The expansion board shown in Figure 4, the IO1 Xplained Pro, is designed to help developers understand the most important peripheral blocks of the microcontroller. It includes an LED, a light sensor, a low-pass filter to allow testing of the PWM and ADC blocks, a 12-bit temperature sensor with 8 kB of EEPROM connected over an I2C bus, and a microSD card socket, connected over an SPI bus. A microSD card is included with the board. A couple of spare pins are also brought out.

Figure 4: Universal expansion board for testing and training.
Atmel I01 Xplained

If you wish to output something to a display, you can use the OLED1 Xplained Pro expansion board. The board is fitted with a 128-by-32 pixel OLED display with an SPI interface. The board also provides three LEDs and three buttons. This board is designed to be connected to header EXT3.

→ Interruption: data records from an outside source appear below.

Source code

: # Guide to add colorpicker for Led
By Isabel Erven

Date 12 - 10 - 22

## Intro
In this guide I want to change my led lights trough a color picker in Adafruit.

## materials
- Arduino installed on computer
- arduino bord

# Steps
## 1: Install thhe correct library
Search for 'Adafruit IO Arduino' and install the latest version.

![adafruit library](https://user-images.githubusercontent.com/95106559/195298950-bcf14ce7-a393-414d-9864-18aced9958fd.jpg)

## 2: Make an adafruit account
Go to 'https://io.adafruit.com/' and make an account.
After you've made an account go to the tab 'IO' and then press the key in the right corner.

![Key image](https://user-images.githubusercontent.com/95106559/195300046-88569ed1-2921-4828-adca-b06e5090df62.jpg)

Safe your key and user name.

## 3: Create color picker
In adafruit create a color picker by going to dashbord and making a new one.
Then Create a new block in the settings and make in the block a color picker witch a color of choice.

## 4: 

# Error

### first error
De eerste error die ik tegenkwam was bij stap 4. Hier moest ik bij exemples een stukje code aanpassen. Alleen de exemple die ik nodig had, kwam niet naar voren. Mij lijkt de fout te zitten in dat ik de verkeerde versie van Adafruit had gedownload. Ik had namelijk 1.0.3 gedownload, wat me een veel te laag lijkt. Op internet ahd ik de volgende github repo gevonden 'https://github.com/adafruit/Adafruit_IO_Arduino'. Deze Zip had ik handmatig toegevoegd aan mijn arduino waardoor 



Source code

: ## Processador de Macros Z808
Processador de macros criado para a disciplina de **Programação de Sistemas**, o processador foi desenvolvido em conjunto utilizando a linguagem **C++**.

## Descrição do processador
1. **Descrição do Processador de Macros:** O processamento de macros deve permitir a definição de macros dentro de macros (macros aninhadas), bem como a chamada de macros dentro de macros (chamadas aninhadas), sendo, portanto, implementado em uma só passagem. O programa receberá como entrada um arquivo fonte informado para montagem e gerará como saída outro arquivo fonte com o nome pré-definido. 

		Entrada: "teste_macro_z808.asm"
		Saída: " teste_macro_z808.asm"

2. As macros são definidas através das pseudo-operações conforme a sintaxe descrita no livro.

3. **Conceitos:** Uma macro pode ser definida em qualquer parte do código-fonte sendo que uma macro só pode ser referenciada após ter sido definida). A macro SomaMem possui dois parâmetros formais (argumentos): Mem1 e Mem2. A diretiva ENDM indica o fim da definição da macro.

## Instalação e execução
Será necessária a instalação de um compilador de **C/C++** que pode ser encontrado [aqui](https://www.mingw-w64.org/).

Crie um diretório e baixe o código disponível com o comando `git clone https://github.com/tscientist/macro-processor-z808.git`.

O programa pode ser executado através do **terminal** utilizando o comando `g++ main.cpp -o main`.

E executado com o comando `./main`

A special feature of the SAM D20, like certain other microcontrollers by the same manufacturer, is the PTC. Atmel offers a kit called the QT1 Xplained Pro comprising two expansion boards. Externally the two boards appear identical, but they use different touch detection technologies: ‘QTouch self capacitance’ and ‘QTouch mutual capacitance’. We will examine the exact differences between these technologies and their advantages and disadvantages in a later installment of this series. Each board includes a touch wheel, a slider and two buttons, as well as ten yellow LEDs and one RGB LED.